By Belal Awad · June 19, 2023

In brief…

  • China’s Navy vessel's dangerous proximity to a US destroyer in Taiwan Strait raises global tensions.
  • Council on Foreign Relations President Haass believes China aims to dissuade the US from pursuing interests in the Indo-Pacific by raising risk level.
  • China sends mixed signals to US: Open to economic talks while raising the temperature on military-security issues.
  • Haass says more US-China standoffs could have “incalcuable” economic consequences.
Richard Haass  Wikimedia

In a move that raised global tensions, a Chinese Navy vessel cruised within 150 yards of an American destroyer, causing a near collision in the Taiwan Strait. This provocative June 4th encounter comes on the heels of a Chinese fighter jet executing an “unnecessarily aggressive maneuver” near a U.S. surveillance plane just ten days earlier.

Council on Foreign Relations President Richard Haass explained to MSNBC that “Beijing is telling the U.S.: ‘We are willing to die to the last Chinese for Taiwan. You Americans are not.’”

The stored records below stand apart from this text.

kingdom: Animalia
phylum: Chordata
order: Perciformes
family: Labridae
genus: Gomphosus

By raising the risk quotient, Haass said China aims to dissuade the United States from pursuing its interests in the Indo-Pacific region. “What the Chinese believe is that by… raising the possibility of something that could escalate…they can get us to pull back.”

Haass noted the discrepancy between their willingness to engage on economic issues versus security matters. “We are getting some mixed signals from China. Jake Sullivan, the National Security Advisor, had a good meeting with his Chinese counterpart, Wang Yi, in Vienna about two weeks ago.  But the Chinese are essentially saying, ‘We will meet with you on economic issues’…But they are not extending it to the security side, where they do want to keep the temperature high.”

Recalling the Cold War, when the United States and the Soviet Union had mechanisms like hotlines and confidence-building measures, Haass lamented the absence of similar safeguards in dealing with Beijing, which appears determined to behave less predictably towards the Washington. 

Haass said, “The more the [Biden] administration asks for it, the more the Chinese are pushing back. It’s almost like they have concluded that this is something America wants so badly, that to give in… would be some sort of a favor.”

The think-tank chief said both China and the United States have a vested interest in avoiding any incident that could lead to an escalation in tensions. “The last thing either needs is an incident that would escalate. And if it ever did escalate… talk about a situation for which there would be no winners,” Haass said, stressing the potentially disastrous economic repercussions that a major incident in the Pacific Rim could have, given its central role in the global economy.

As China and the US navigate through these tense circumstances, the international community watches with growing concern, hoping both superpowers can lower the temperature and pursue peaceful resolutions that align with their deep mutual interests.